Either output or prices or both will rise there. Total profits remain unaltered. In the above framework the effect of a rise in wages is the rise in the prices of investment goods and capitalist consumption goods. Since the volume of capitalist investment and consumption is maintained in the short run, profits in the first two Departments rise by 1+α. The production and consumption of wage goods remain unchanged. As a result, profits in the third Department also rise by (1+α). Thus the volume of production in all three Departments remains unaltered while the value in each increases by (1+α).
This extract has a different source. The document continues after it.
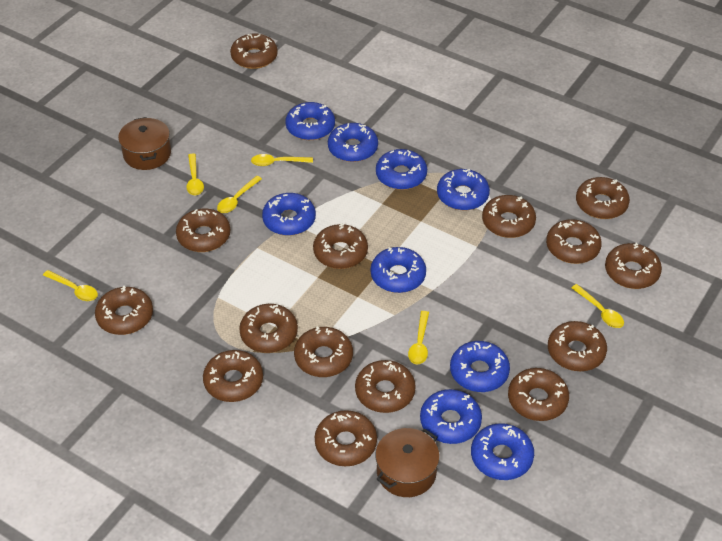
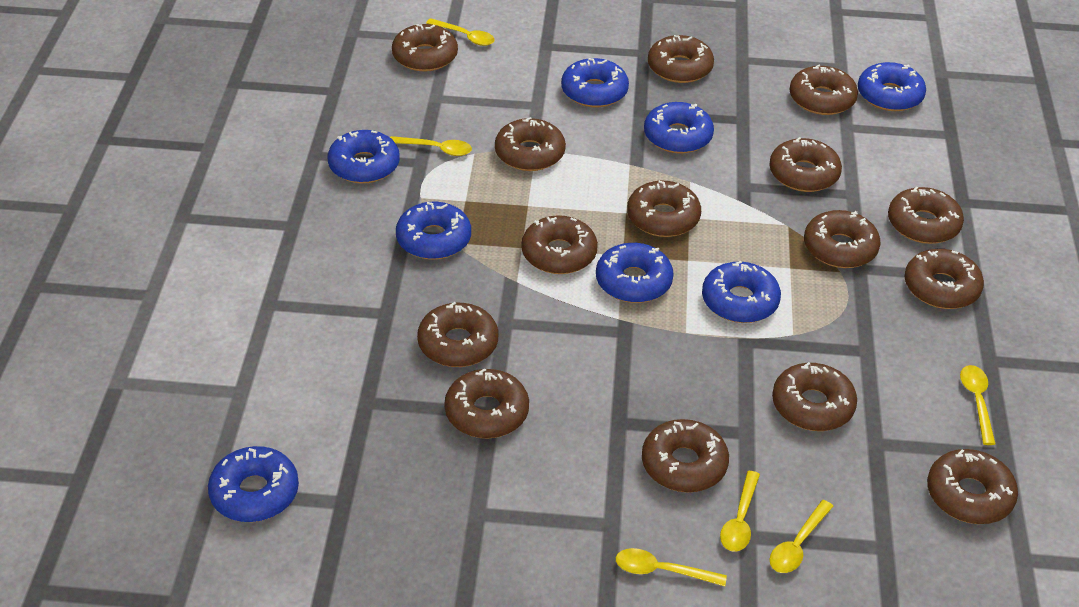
blue donut: [262,193,316,236] [285,102,335,140] [328,123,378,162] [371,247,426,293] [376,149,427,190] [420,389,482,444] [437,169,490,210] [450,341,510,392] [471,423,534,480] = 9 -> [208,446,299,522] [328,130,400,184] [396,202,471,260] [561,58,629,107] [596,243,674,303] [644,102,714,154] [702,261,781,323] [858,62,926,111] = 8
brown pot: [118,117,171,170] [375,428,440,497] = 2 -> none = 0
Higher markups will encourage trade unions to bargain with their employers for higher wages since firms can 'afford' to pay them. If their demands are granted but other things remain the same, prices will also increase. A fresh round of demands for higher wages would emanate and a price-wage spiral would ensue. However, businessmen would be averse to making their goods more and more expensive. Thus, trade union power restrains the magnitude of markups. If working class action is powerful, a redistribution of national income from profits to wages could take place.
In our example, profits in Department III increase in the same proportion as wage rates. However, if there is a redistribution as a result of the reduction in markups there, the wage bill in the third Department increases more than the wage rates. There is a rise in output and employment there but not in the first two Departments.